# SOURCE DATA
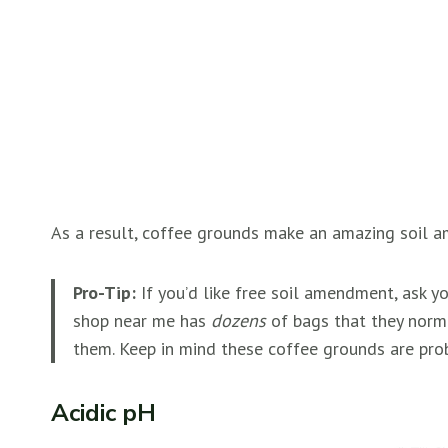
As a result, coffee grounds make an amazing soil am
Pro-Tip:
If you’d like free soil amendment, ask y
shop near me has
dozens
of bags that they norm
them. Keep in mind these coffee grounds are prob
Acidic pH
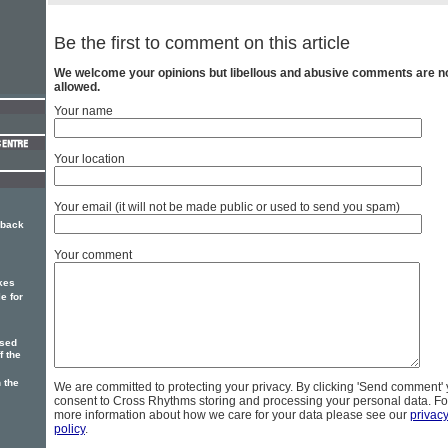
Be the first to comment on this article
We welcome your opinions but libellous and abusive comments are n
allowed.
Your name
Your location
Your email (it will not be made public or used to send you spam)
 back
Your comment
kes
e for
ased
f the
 the
We are committed to protecting your privacy. By clicking 'Send comment'
consent to Cross Rhythms storing and processing your personal data. Fo
more information about how we care for your data please see our
privac
policy
.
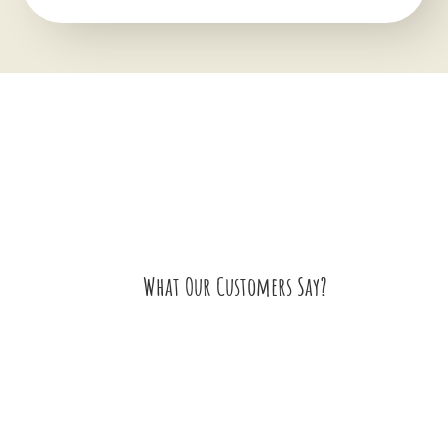
What Our Customers Say?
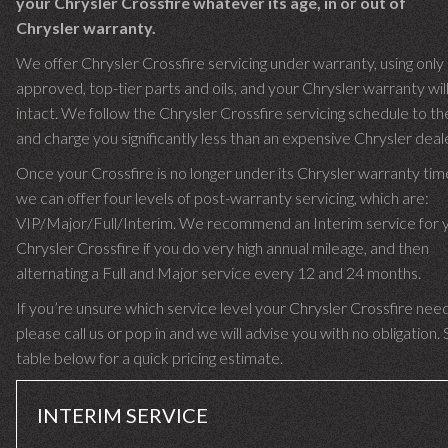
your Chrysler Crossfire whatever its age, in or out of
Chrysler warranty.
We offer Chrysler Crossfire servicing under warranty, using only
approved, top-tier parts and oils, and your Chrysler warranty wil
intact. We follow the Chrysler Crossfire servicing schedule to the
and charge you significantly less than an expensive Chrysler deale
Once your Crossfire is no longer under its Chrysler warranty ti
we can offer four levels of post-warranty servicing, which are:
VIP/Major/Full/Interim. We recommend an Interim service for 
Chrysler Crossfire if you do very high annual mileage, and then
alternating a Full and Major service every 12 and 24 months.
If you’re unsure which service level your Chrysler Crossfire need
please call us or pop in and we will advise you with no obligation.
table below for a quick pricing estimate.
INTERIM SERVICE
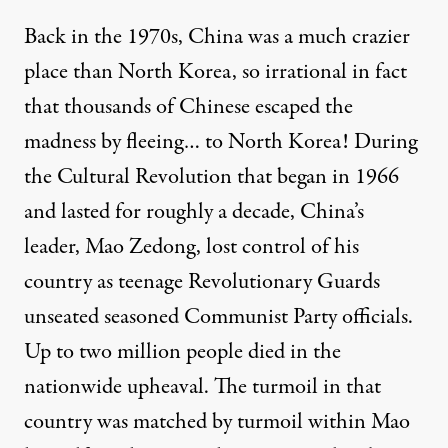
Back in the 1970s, China was a much crazier
place than North Korea, so irrational in fact
that thousands of Chinese escaped the
madness
by fleeing
… to North Korea! During
the Cultural Revolution that began in 1966
and lasted for roughly a decade, China’s
leader, Mao Zedong, lost control of his
country as teenage Revolutionary Guards
unseated seasoned Communist Party officials.
Up to two million people died in the
nationwide upheaval. The turmoil in that
country was matched by turmoil within Mao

# WORK REQUEST
Skip the pictures and restate exactly the lines from the beginning of the listing to the line with "Once your Crossfire", that line included.

# FINISHED TASK
As a result, coffee grounds make an amazing soil am
Pro-Tip:
If you’d like free soil amendment, ask y
shop near me has
dozens
of bags that they norm
them. Keep in mind these coffee grounds are prob
Acidic pH
Be the first to comment on this article
We welcome your opinions but libellous and abusive comments are n
allowed.
Your name
Your location
Your email (it will not be made public or used to send you spam)
 back
Your comment
kes
e for
ased
f the
 the
We are committed to protecting your privacy. By clicking 'Send comment'
consent to Cross Rhythms storing and processing your personal data. Fo
more information about how we care for your data please see our
privac
policy
.
What Our Customers Say?
your Chrysler Crossfire whatever its age, in or out of
Chrysler warranty.
We offer Chrysler Crossfire servicing under warranty, using only
approved, top-tier parts and oils, and your Chrysler warranty wil
intact. We follow the Chrysler Crossfire servicing schedule to the
and charge you significantly less than an expensive Chrysler deale
Once your Crossfire is no longer under its Chrysler warranty ti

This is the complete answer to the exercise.